The secret to growth might not be what you add, but what you unlearn.
We spend so much time chasing new skills, new systems, new strategies. Yet sometimes progress doesn’t come from adding more. It comes from clearing the clutter — the habits, assumptions, and “best practices” that once worked but no longer serve us.
In a world where everything changes faster than your software updates, the real skill is knowing what to release.
Why unlearning matters more than ever
Hybrid work has rewritten the rulebook. The routines that held teams together in the office can feel clunky or irrelevant online. The systems that made sense last year might be slowing you down today.
Still, most organisations respond by adding more. More tools. More training. More processes. But more doesn’t always mean better. Sometimes it just means heavier.
Unlearning is about making space. It’s the process of saying, this used to serve us, but it doesn’t anymore. It’s choosing agility over attachment.

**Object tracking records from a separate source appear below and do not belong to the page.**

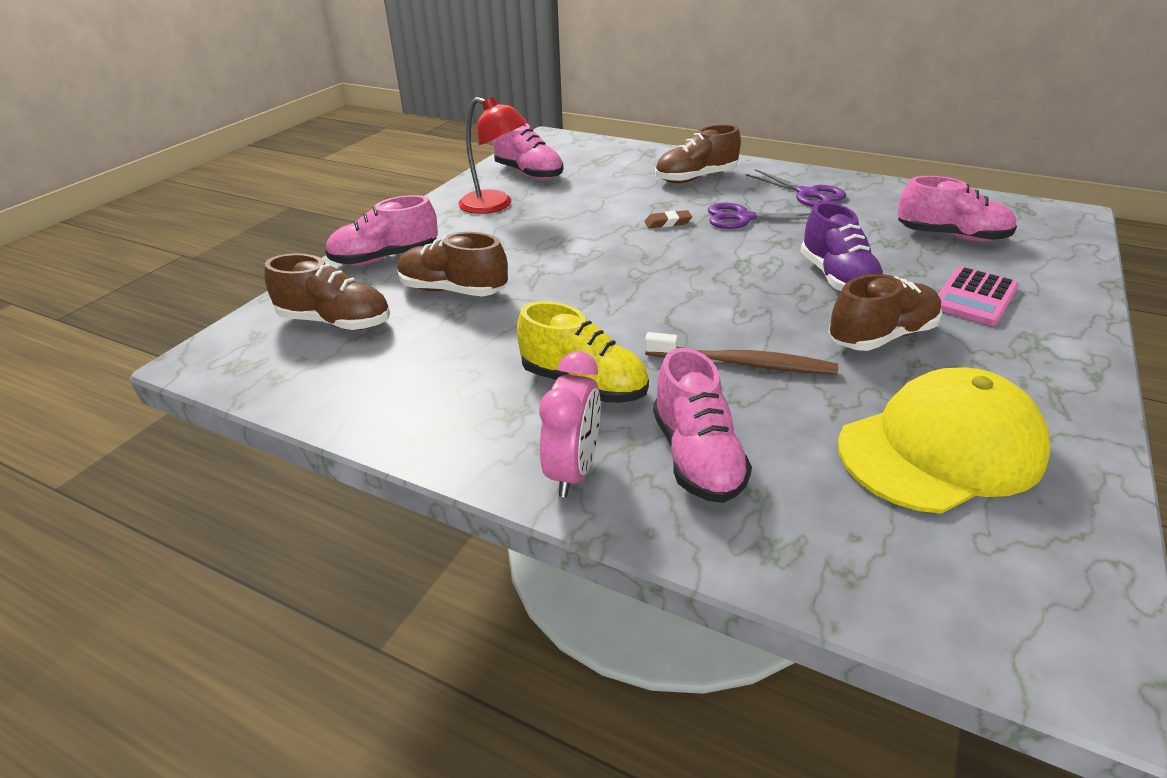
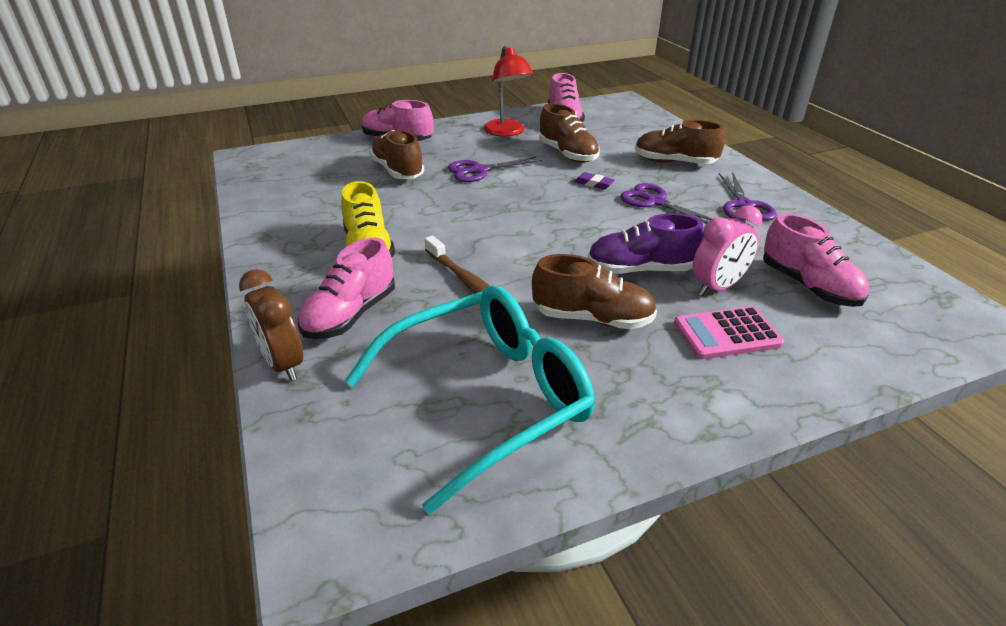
camera: 40 degrees right, 0 degrees up
brown shoe [264,253,390,330] -> brown shoe moved to [539,103,600,163]
pink clock [539,351,601,497] -> pink clock moved to [693,205,762,296]
brown eraser [645,210,692,228] -> purple eraser [574,172,615,190]
purple shoe [800,202,883,291] -> purple shoe turned 60 degrees clockwise [588,213,704,274]
yellow cap [838,367,1050,514] -> turquoise glasses [345,285,595,514]
none -> brown clock [239,269,303,381]
none -> purple scissors [448,157,542,182]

And the payoff? Focus, speed, and a team that can actually adapt rather than just react.
What unlearning looks like in practice
Start with assumptions.
Every company has invisible rules: how meetings run, who speaks, what “good” looks like. Ask which of those still drive value and which just take up space.
Revisit your metrics.
If success is measured by volume, you’ll keep adding. Try measuring impact instead. It changes the decisions people make overnight.
Create space for reflection.
Unlearning needs time. Build in moments to pause and ask, “What should we stop doing?” The best teams learn by subtraction as much as by addition.
Model it from the top.
When leaders say, “We were wrong,” or “That no longer fits,” they give everyone else permission to adapt. That kind of honesty creates momentum.
The courage to let go
Unlearning sounds simple but it takes bravery. It means admitting that what got you here might not get you there. It means trading certainty for possibility.
But that’s also where growth begins.
Letting go isn’t losing. It’s making room for what’s next.
So before you add another program, tool, or initiative this year, ask what might happen if you removed one instead. You might be surprised how light progress can feel when you stop carrying what no longer serves you.